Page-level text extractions
******************************
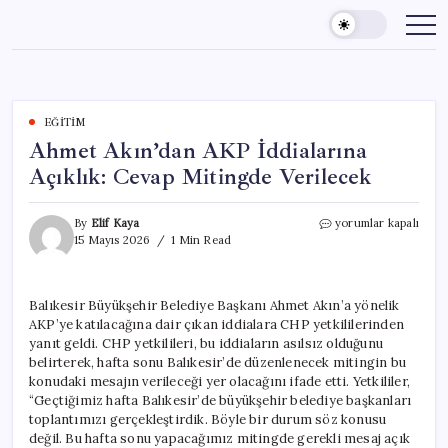
Skip
to
content
EĞITIM
Ahmet Akın’dan AKP İddialarına
Açıklık: Cevap Mitingde Verilecek
Ahmet
By
Elif Kaya
yorumlar kapalı
Akın’dan
15 Mayıs 2026
1 Min Read
AKP
İddialarına
Açıklık:
Balıkesir Büyükşehir Belediye Başkanı Ahmet Akın’a yönelik
Cevap
AKP’ye katılacağına dair çıkan iddialara CHP yetkililerinden
Mitingde
Verilecek
yanıt geldi. CHP yetkilileri, bu iddiaların asılsız olduğunu
için
belirterek, hafta sonu Balıkesir’de düzenlenecek mitingin bu
konudaki mesajın verileceği yer olacağını ifade etti. Yetkililer,
“Geçtiğimiz hafta Balıkesir’de büyükşehir belediye başkanları
toplantımızı gerçekleştirdik. Böyle bir durum söz konusu
değil. Bu hafta sonu yapacağımız mitingde gerekli mesaj açık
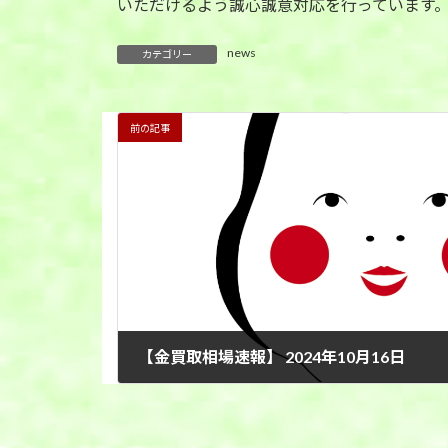
いただけるよう誠心誠意対応を行っています。
news
カテゴリー
前の記事
【金買取相場速報】 2024年10月16日
2024年10月16日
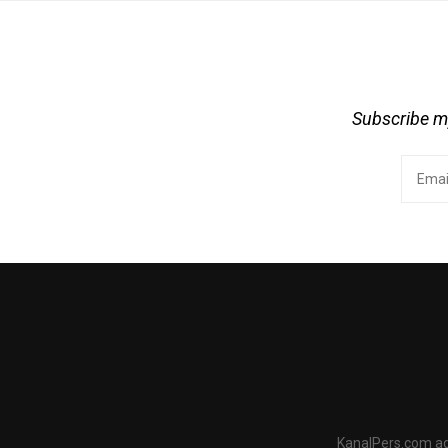
Subscribe my
KanalPers.com ad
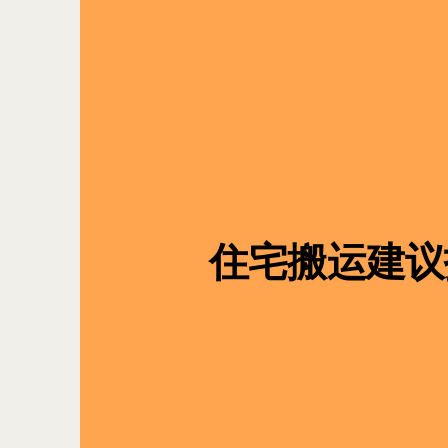
住宅搬运建议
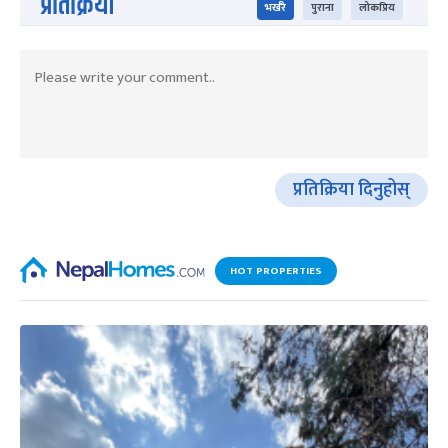
प्रतिक्रिया
भर्खरै
पुराना
लोकप्रिय
प्रतिक्रिया दिनुहोस्
HOT PROPERTIES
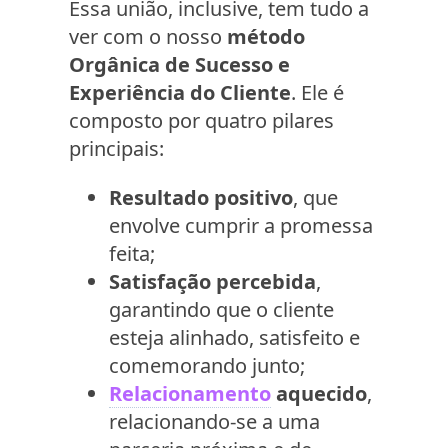
Essa união, inclusive, tem tudo a
ver com o nosso
método
Orgânica de Sucesso e
Experiência do Cliente
. Ele é
composto por quatro pilares
principais:
Resultado positivo
, que
envolve cumprir a promessa
feita;
Satisfação percebida
,
garantindo que o cliente
esteja alinhado, satisfeito e
comemorando junto;
Relacionamento
aquecido
,
relacionando-se a uma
******************************
You are asked to reproduce word for word the line containing "comemorando junto;" and every subsequent line through the end of the entries.

comemorando junto;
Relacionamento
aquecido
,
relacionando-se a uma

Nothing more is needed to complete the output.